ABOUT THIS TASK. Read the data below line by line and copy each one with "tanpa" in it.

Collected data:
-=-=-

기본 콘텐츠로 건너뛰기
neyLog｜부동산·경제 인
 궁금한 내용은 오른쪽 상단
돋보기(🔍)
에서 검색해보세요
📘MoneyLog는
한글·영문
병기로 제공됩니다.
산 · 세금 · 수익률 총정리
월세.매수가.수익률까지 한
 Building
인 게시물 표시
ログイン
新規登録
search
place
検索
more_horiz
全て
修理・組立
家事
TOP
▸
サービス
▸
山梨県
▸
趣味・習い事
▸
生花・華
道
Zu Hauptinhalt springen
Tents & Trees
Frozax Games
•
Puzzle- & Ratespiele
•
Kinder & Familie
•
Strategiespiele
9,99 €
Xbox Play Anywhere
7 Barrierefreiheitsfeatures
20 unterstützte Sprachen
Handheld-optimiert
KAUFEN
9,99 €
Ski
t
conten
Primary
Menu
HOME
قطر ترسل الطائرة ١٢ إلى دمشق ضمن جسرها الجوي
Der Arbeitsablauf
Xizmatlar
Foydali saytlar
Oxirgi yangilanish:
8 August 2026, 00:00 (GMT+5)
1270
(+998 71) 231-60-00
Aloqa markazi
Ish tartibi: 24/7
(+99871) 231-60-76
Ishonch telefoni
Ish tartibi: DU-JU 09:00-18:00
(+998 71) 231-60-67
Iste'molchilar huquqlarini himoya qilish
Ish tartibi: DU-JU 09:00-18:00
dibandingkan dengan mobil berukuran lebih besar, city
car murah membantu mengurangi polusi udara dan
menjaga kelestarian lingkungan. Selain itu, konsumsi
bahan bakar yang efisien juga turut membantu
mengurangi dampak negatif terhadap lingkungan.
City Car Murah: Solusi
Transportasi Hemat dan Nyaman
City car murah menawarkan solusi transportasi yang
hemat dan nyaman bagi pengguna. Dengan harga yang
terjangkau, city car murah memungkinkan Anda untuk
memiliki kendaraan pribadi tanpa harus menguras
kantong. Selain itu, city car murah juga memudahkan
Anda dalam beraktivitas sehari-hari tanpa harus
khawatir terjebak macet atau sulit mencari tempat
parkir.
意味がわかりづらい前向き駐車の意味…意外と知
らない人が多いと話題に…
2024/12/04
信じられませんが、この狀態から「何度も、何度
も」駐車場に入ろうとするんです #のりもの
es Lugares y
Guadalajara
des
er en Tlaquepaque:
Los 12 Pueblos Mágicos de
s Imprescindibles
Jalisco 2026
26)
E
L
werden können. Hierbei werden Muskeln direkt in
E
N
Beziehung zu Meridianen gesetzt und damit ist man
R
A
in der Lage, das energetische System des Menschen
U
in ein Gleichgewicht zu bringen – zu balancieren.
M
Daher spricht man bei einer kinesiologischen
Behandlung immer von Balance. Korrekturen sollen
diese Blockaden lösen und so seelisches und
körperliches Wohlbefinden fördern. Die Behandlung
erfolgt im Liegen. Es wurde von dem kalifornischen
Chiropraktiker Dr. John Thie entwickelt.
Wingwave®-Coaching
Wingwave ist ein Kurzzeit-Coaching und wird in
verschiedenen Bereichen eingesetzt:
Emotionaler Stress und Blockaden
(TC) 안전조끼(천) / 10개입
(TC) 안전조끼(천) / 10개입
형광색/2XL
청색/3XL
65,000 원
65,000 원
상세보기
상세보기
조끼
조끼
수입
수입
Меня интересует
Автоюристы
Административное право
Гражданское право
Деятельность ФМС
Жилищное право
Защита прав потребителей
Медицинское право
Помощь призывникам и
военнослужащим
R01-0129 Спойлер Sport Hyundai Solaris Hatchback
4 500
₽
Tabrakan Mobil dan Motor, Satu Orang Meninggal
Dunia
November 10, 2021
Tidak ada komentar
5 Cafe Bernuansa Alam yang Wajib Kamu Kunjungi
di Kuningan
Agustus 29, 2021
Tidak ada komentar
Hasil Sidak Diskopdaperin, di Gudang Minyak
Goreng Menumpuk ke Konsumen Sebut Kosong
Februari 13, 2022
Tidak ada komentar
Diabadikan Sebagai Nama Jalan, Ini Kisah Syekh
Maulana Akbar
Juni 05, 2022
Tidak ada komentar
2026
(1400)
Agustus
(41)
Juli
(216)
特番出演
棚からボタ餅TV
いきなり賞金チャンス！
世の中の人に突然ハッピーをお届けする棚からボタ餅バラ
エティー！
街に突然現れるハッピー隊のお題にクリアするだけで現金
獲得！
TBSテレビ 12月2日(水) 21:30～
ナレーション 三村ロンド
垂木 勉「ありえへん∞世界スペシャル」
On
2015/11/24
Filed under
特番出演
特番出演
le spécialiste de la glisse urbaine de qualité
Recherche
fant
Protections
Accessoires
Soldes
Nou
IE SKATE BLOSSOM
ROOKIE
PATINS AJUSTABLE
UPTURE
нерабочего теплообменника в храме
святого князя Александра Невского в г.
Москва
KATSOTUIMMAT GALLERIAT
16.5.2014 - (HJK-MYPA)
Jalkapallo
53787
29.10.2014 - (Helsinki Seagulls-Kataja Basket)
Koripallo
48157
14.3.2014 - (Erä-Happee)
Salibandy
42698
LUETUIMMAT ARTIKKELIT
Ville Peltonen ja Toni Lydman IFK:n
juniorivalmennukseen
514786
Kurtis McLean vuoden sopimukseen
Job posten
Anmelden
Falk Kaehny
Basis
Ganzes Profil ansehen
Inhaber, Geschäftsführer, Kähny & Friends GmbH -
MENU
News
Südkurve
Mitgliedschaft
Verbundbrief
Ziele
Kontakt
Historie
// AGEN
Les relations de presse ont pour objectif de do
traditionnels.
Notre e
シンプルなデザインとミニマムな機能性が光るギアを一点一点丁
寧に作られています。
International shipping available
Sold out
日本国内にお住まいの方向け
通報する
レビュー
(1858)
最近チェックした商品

-=-=-

TASK RESPONSE.
memiliki kendaraan pribadi tanpa harus menguras
Anda dalam beraktivitas sehari-hari tanpa harus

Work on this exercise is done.